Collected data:
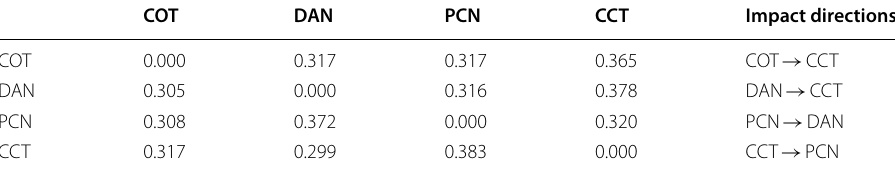
Table 7 Normalized relation matrix and the impact directions COT DAN PCN CCT Impact directions COT 0.000 0.317 0.317 DAN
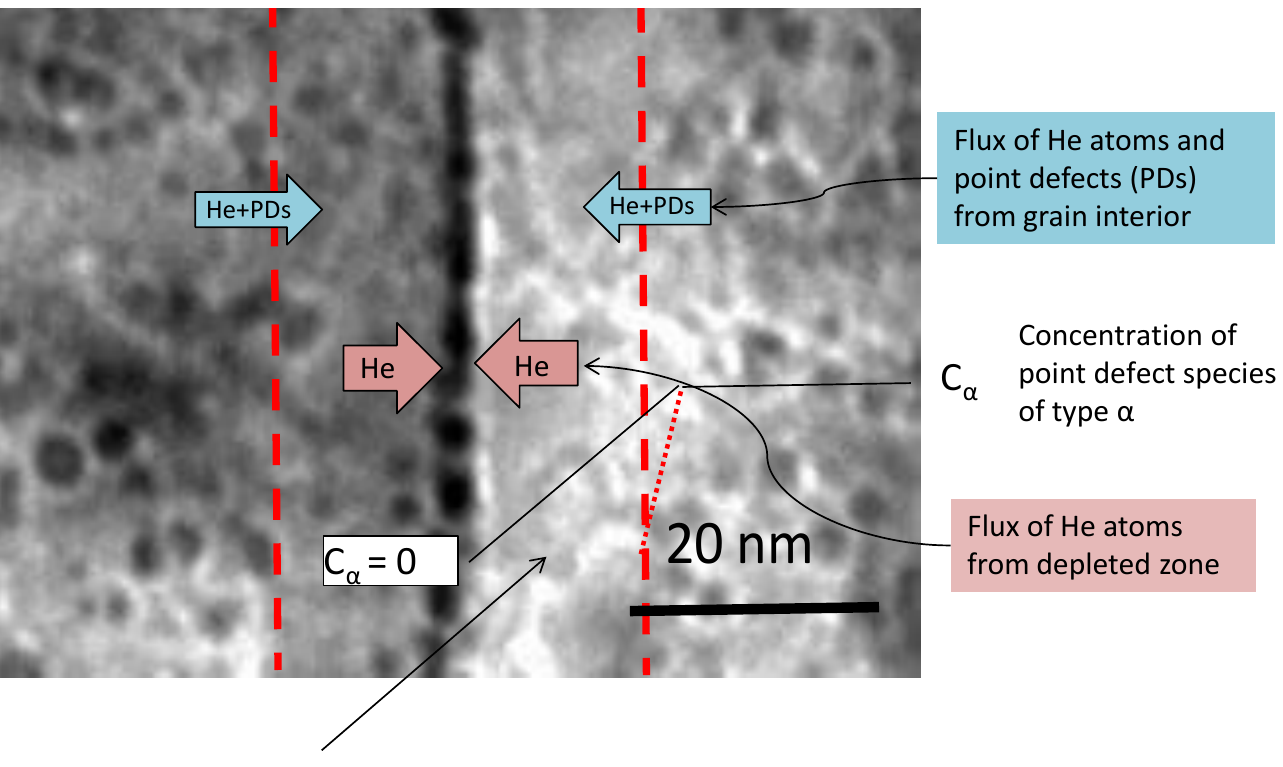
Figure 10. Micrograph illustrating cavity structure in neutron-irradiated Inconel X-750 and the source of He flow to grain boundaries taking into account any denuded zone. The He diffusing to the grain boundary comes from two sources: (i) the denuded zone where there is no trapping by matrix cavities; (ii) the grain interior where the flux is dependent on the internal sink structure. The red dotted line denotes the concentration profile up to the boundary that would normally exist for an irradiated material without a denuded zone, denoted by the red dashed line.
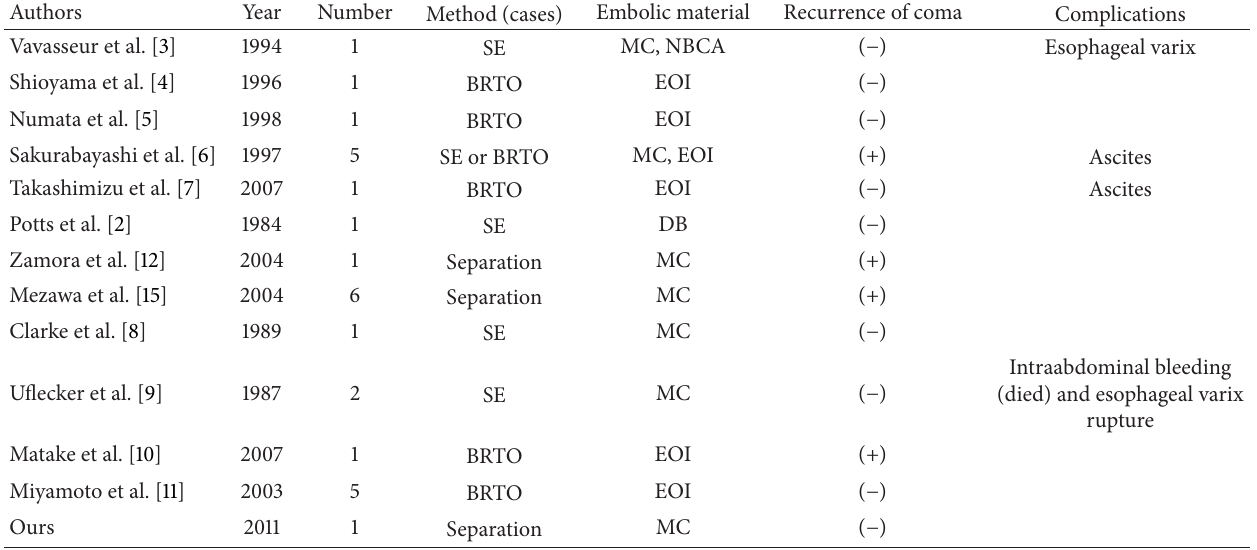
Table 1: Previous reports regarding interventional treatment for splenorenal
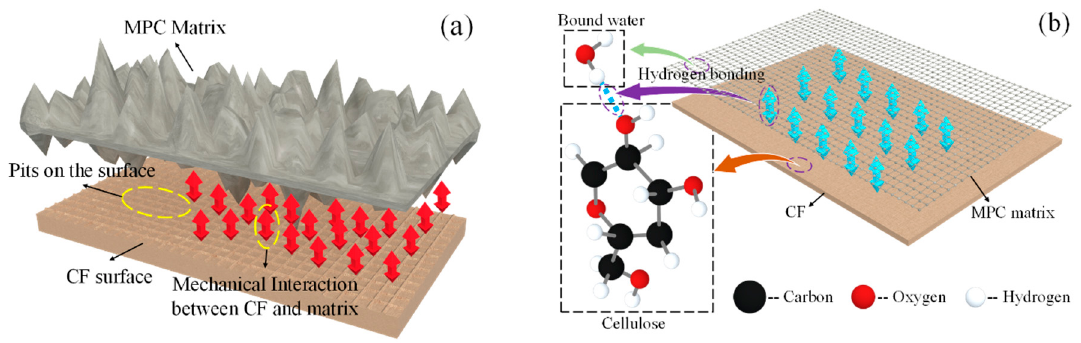
Figure 20. Bonding mechanism between CF and matrix: ( a ) mechanical interaction; ( b ) hydrogen bonding.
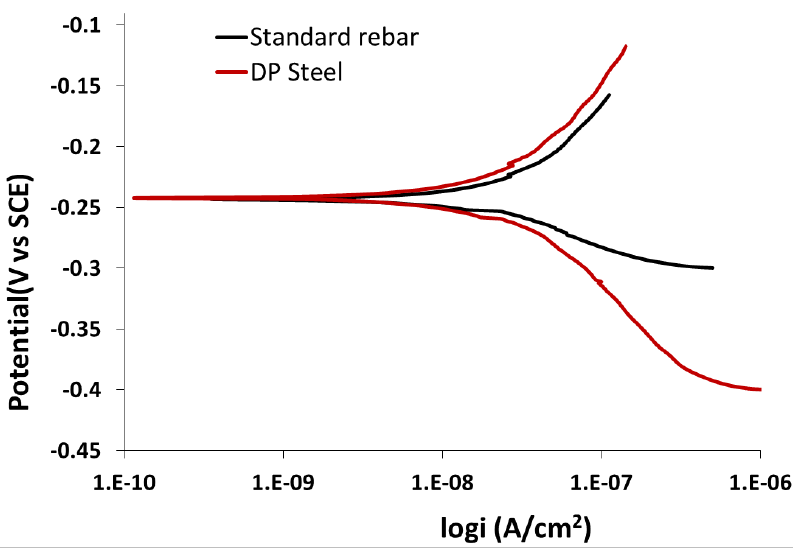
Figure 9. Potentiodynamic polarization results for standard rebar and DP steel in 0.3 M NaHCO 3 + 0.1 M Na 2 CO 3 (pH = 9.0)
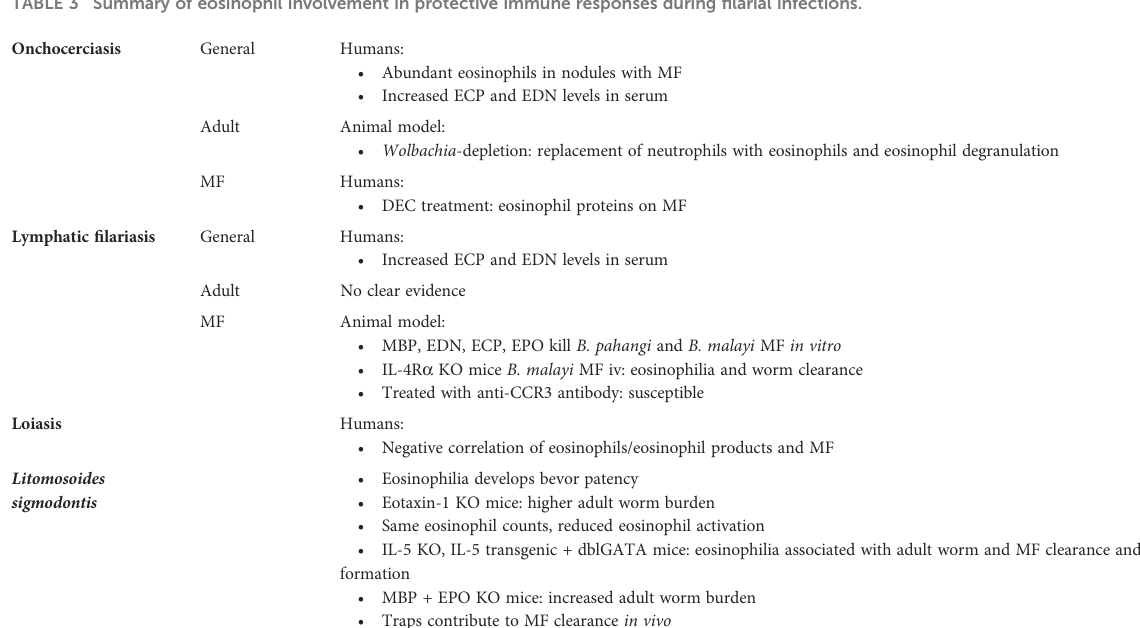
TABLE 3 Summary of eosinophil involvement in protective immune responses during fi larial infections.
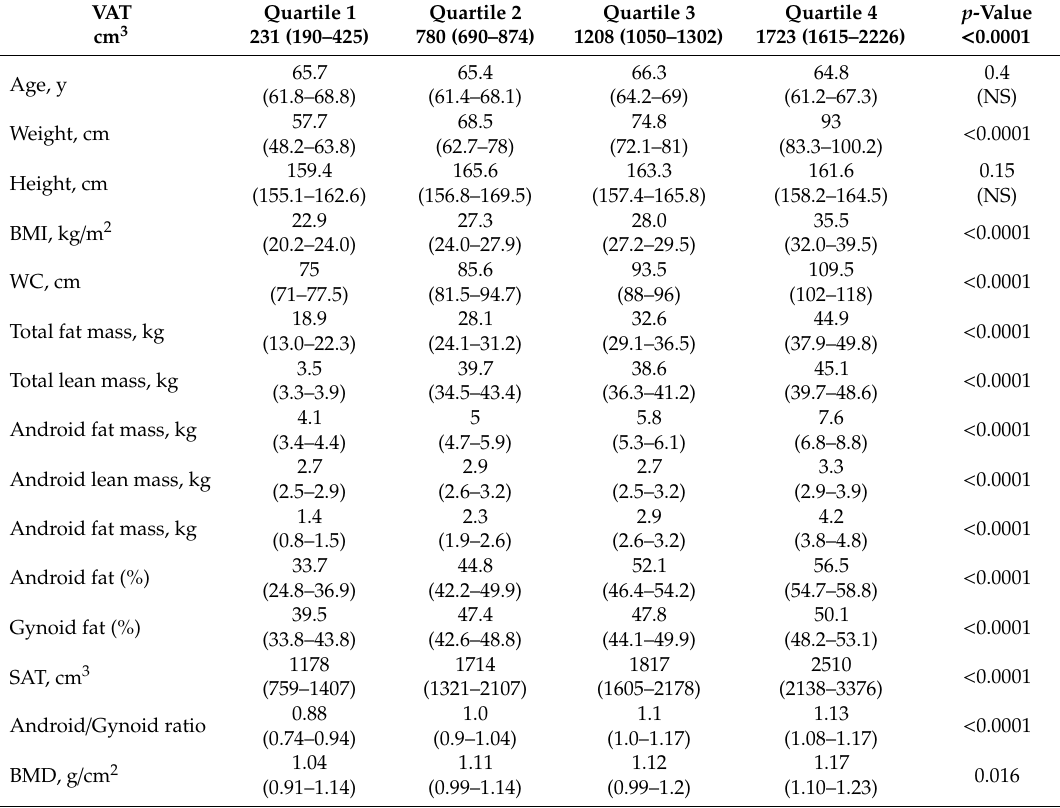
Table 1. Participant characteristics by VAT quartiles; median (interquartile range), n = 19 /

* Exercise goal: Each line from the one containing "TABLE 3 Summary" down to the final line of the records above must be reproduced exactly; no pictures go into the copy.

* Answer to the exercise:
TABLE 3 Summary of eosinophil involvement in protective immune responses during fi larial infections.
Table 1. Participant characteristics by VAT quartiles; median (interquartile range), n = 19 /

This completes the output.